Abstract
My name is Oliver Bryniarski, and I studied Computer Science and Mathematics at UC Berkeley. I'm passionate about machine learning, math, and research. I worked on machine learning research for a few years (unsupervised learning, adversarial attacks) and am currently working at Ambi Robotics improving a computer vision based robotic picking system. Check out my LinkedIn and Github,
Contents
Experience
Computer Vision Engineer
Ambi Robotics, January 2022 - Current
Researching new solutions to computer vision problems (learning-based and classical) and implementing them efficiently. Greatly improved the pick success rate of our robotic sorting system. I also wrote a significant portion of the code for our machine learning infrastructure. Implemented, optimized, and A/B tested models for Stereo Depth Estimation, OCR, Segmentation, and Classification. Used PyTorch, NumPy, huggingface, and TensorRT for inference. See Figure 2 for a video of our system in action.

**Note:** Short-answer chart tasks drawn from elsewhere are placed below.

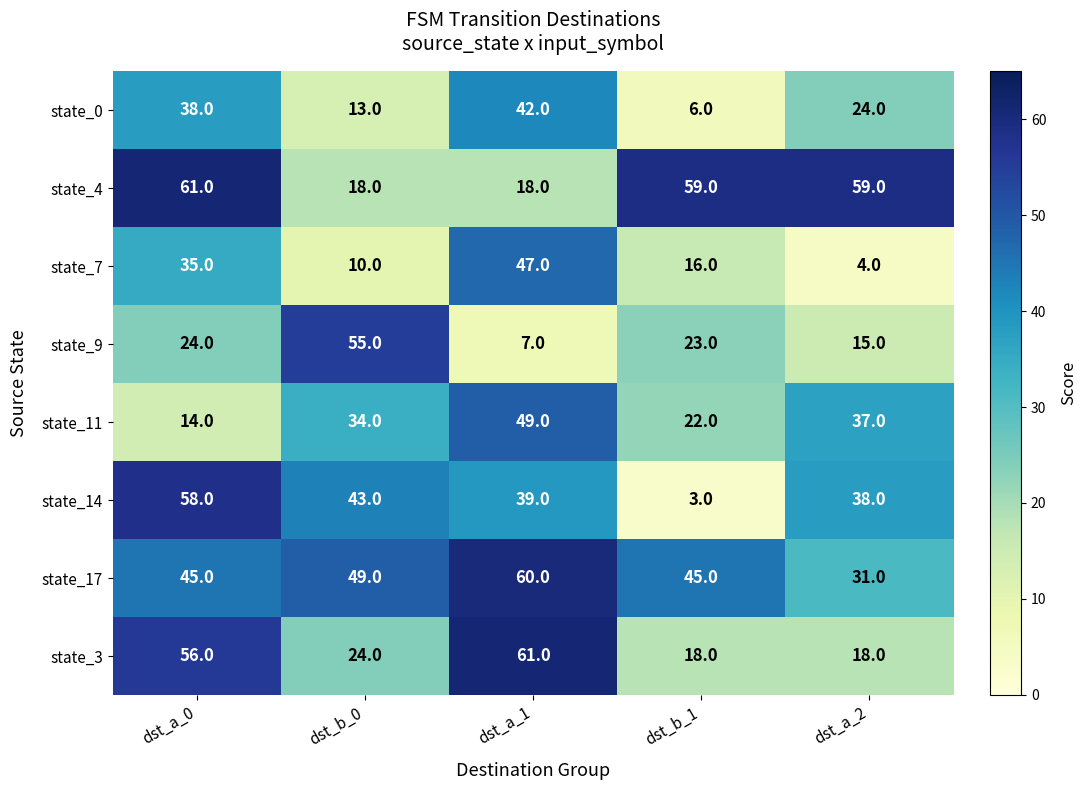

At dst_b_0, list the series in order from largest to smallest.

state_9, state_17, state_14, state_11, state_3, state_4, state_0, state_7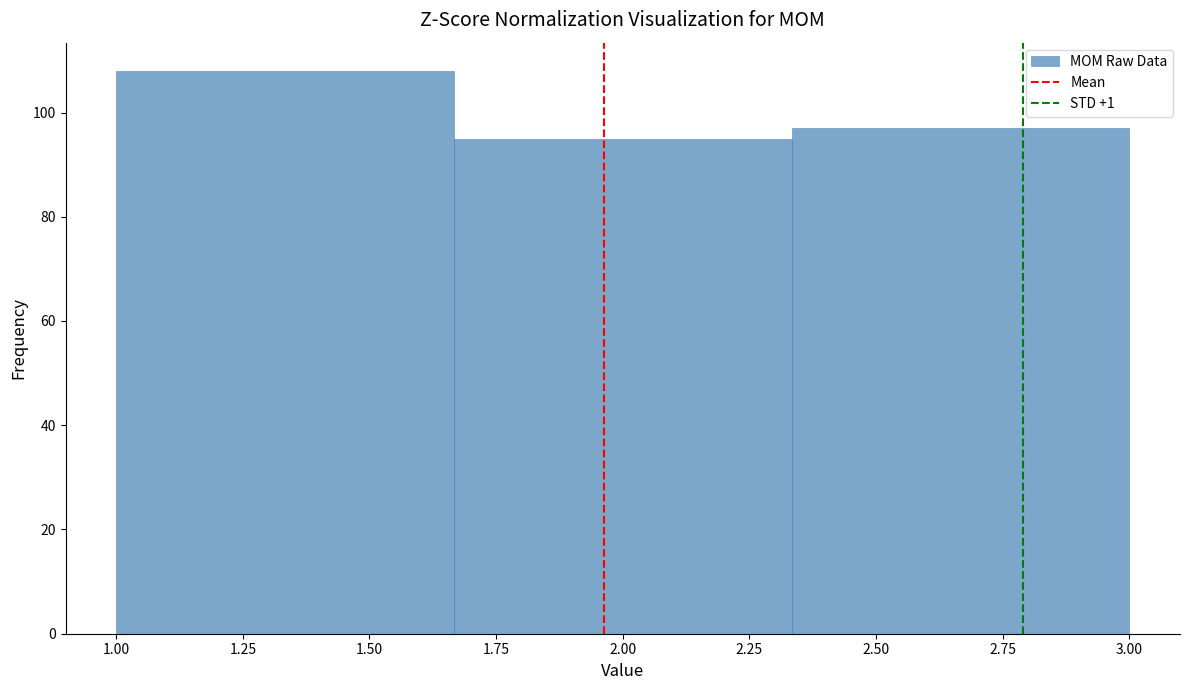

How tall is the bar that spans 1.65 to 2.35 on the x-axis? Neither the bar edges nor the heights are printed on the chart, so give them approximately, as read against the axes.

96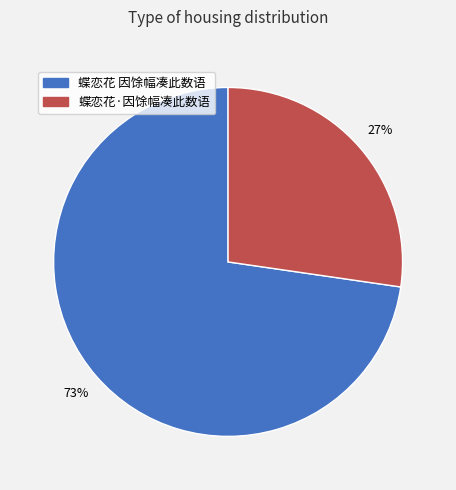

Does 蝶恋花 因馀幅凑此数语 represent more than half of the total?

Yes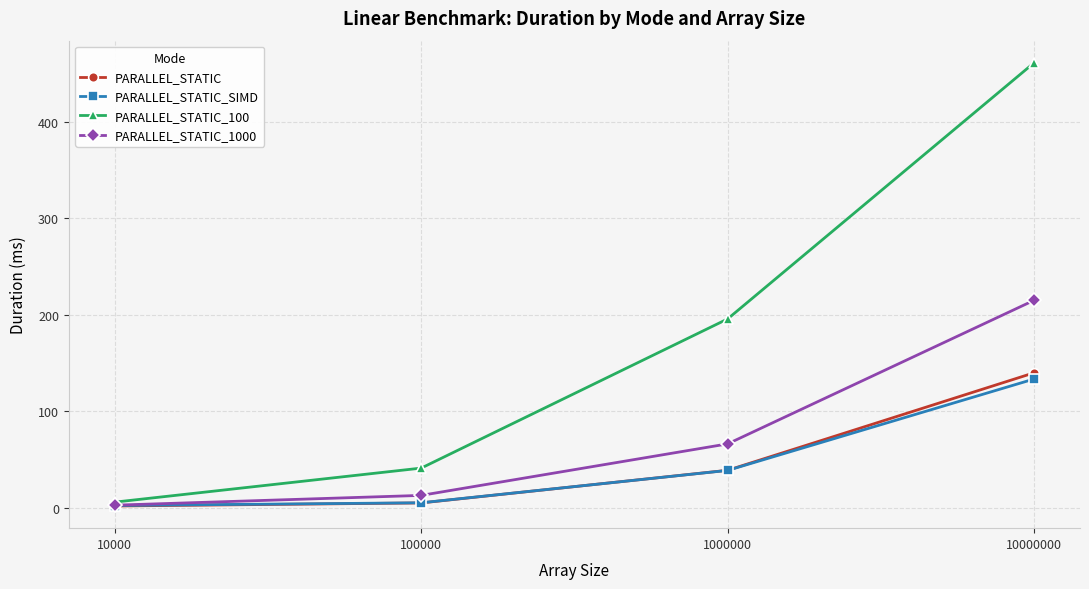

Rank the series by their maximum value, from highest to lowest.

PARALLEL_STATIC_100, PARALLEL_STATIC_1000, PARALLEL_STATIC, PARALLEL_STATIC_SIMD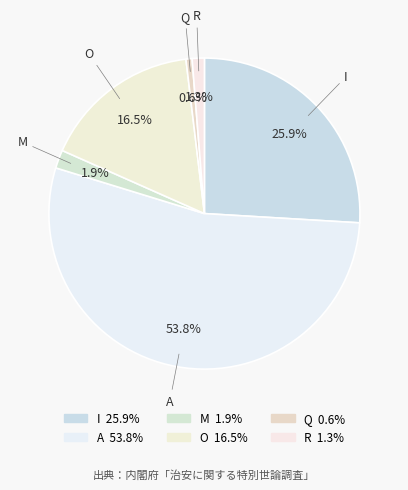

Do A and M together represent more than half of the pie?

Yes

Software Development Engineer Intern
Amazon, May 2021 - August 2021
Implemented variable aliasing in Amazon's buyer fraud detection data loading pipeline, fixing a huge pain point for applied scientists.
Undergraduate Researcher
Berkeley Artificial Intelligence Research, June 2020 - December 2021
Worked under David Chan and John Canny on cluster based contrastive learning without a fixed number of clusters. Implemented numerous clustering algorithms and contrastive learning techniques in PyTorch.
Undergraduate Researcher
Machine Learning @ Berkeley, October 2020 - December 2021
Worked with Nicholas Carlini to break adversarial example defenses. Implemented multiple SOTA adversarial attack defenses in PyTorch and broke them with our new attack technique, Orthogonal Projected Gradient Descent. Published the results in ICLR 2022.
Publications
Evading Adversarial Example Detection Defenses with Orthogonal Projected Gradient Descent
Oliver Bryniarski, Nabeel Hingun, Pedro Pachuca, Vincent Wang, Nicholas Carlini
Evading adversarial example detection defenses requires finding adversarial examples that must simultaneously (a) be misclassified by the model and (b) be detected as non-adversarial. We introduce Orthogonal Projected Gradient Descent, an improved attack technique to generate adversarial examples that avoids this problem by orthogonalizing the gradients when running standard gradient-based attacks. We break four published attacks and show that our technique is effective against a variety of defenses.